Schau doch mal über den Kanal rüber. Bei den Briten gibt es diesbezüglich mehr Auswahl zu guten Preisen. Hier zum Beispiel. Oder evtl. hier.


----------



## GreenMonsta (12. April 2018)

*AW: Welche Rute zum Method Feedern? Bitte um Hilfe.*



Kochtopf schrieb:


> Das sollte kein Problem sein, was für Gewässer beangelst du?

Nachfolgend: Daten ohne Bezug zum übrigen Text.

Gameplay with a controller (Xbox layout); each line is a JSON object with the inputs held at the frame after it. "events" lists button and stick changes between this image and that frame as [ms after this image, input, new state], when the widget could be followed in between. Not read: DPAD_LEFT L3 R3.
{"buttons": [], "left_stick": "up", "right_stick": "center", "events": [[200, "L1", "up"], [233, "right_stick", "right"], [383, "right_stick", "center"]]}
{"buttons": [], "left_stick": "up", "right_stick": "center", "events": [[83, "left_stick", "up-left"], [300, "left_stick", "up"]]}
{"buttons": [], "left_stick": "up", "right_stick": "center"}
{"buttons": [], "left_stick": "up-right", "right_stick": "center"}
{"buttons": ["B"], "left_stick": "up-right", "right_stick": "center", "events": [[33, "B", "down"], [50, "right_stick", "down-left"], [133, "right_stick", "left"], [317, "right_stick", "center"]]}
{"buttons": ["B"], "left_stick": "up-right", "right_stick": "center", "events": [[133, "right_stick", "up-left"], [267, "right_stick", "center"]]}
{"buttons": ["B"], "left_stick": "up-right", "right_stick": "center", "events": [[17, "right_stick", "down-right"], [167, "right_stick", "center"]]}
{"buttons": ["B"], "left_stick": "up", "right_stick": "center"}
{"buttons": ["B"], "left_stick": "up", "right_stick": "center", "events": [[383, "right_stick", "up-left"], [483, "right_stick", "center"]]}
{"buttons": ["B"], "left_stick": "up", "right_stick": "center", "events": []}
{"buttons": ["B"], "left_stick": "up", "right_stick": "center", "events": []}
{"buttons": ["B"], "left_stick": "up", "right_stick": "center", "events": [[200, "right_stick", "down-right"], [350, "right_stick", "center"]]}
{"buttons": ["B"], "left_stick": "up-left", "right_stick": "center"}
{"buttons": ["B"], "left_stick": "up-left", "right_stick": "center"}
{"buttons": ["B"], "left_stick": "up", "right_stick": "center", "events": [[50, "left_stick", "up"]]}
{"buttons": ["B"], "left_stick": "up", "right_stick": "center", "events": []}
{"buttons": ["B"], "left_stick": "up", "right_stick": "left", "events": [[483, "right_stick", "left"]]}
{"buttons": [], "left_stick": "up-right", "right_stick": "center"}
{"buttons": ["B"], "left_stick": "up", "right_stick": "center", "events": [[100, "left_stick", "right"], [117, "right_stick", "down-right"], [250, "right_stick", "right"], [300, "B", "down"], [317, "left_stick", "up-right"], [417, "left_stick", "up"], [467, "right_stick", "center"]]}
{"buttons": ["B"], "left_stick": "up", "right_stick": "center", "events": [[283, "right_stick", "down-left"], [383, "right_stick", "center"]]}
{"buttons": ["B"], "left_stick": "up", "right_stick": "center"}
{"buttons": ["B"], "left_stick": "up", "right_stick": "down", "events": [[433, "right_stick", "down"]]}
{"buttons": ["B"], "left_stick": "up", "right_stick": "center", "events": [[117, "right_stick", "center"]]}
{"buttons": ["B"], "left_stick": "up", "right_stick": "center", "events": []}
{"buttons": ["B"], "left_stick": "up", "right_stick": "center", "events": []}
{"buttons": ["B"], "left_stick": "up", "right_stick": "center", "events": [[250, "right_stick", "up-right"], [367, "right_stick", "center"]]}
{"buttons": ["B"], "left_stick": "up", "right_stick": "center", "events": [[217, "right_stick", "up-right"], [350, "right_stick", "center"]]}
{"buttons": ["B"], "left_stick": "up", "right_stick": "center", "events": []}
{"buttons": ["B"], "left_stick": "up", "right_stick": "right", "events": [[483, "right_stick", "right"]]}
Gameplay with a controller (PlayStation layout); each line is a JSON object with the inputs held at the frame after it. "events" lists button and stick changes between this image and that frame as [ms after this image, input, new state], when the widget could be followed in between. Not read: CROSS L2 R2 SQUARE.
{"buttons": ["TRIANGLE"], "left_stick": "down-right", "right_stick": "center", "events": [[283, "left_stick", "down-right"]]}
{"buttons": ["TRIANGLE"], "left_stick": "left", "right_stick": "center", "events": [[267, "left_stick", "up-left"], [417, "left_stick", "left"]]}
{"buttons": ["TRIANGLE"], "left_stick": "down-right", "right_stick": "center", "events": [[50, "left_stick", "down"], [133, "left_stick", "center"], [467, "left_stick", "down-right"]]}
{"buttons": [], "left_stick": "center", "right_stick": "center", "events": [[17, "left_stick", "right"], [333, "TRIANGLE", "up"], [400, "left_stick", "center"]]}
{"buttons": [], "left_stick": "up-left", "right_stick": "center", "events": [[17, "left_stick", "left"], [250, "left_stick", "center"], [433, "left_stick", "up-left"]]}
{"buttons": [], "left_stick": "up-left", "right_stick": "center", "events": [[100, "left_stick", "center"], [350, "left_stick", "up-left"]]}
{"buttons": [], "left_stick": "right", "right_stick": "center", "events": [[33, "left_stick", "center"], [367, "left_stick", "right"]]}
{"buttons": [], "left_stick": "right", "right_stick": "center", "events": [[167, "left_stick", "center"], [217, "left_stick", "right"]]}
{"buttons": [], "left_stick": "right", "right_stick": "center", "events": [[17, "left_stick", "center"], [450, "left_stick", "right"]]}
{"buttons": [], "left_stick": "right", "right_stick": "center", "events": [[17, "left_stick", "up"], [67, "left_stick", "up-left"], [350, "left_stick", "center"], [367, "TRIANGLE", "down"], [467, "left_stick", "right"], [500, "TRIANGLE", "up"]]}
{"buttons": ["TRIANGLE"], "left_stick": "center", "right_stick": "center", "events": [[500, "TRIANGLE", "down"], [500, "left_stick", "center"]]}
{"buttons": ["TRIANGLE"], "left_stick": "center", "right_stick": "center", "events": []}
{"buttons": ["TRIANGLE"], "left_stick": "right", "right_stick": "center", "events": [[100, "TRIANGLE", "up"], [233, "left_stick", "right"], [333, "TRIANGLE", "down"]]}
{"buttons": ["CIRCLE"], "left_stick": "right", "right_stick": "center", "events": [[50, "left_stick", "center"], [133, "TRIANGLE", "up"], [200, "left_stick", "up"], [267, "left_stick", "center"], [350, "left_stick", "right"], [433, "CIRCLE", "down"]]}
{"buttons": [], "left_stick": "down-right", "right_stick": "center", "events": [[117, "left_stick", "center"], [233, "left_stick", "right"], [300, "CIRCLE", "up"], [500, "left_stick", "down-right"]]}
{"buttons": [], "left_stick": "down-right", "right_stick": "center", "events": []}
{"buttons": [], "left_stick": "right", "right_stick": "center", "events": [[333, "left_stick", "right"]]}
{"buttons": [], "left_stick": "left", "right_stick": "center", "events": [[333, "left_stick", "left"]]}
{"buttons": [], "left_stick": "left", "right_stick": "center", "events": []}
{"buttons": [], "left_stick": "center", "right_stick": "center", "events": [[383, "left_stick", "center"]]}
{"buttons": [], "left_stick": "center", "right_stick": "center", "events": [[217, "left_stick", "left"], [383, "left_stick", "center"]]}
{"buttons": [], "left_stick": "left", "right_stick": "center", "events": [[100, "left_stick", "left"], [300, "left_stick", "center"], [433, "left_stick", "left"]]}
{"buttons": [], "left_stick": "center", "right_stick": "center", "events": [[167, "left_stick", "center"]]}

Nur Seen,mit der Method Montage.


----------



## GreenMonsta (12. April 2018)

*AW: Welche Rute zum Method Feedern? Bitte um Hilfe.*



Peter_Piper schrieb:


> Hallo,
> wie wäre es mit DIESER hier? Oder der bereits vorgeschlagenen Korum Barbel Twin Tip?
> Schau doch mal über den Kanal rüber. Bei den Briten gibt es diesbezüglich mehr Auswahl zu guten Preisen. Hier zum Beispiel. Oder evtl. hier.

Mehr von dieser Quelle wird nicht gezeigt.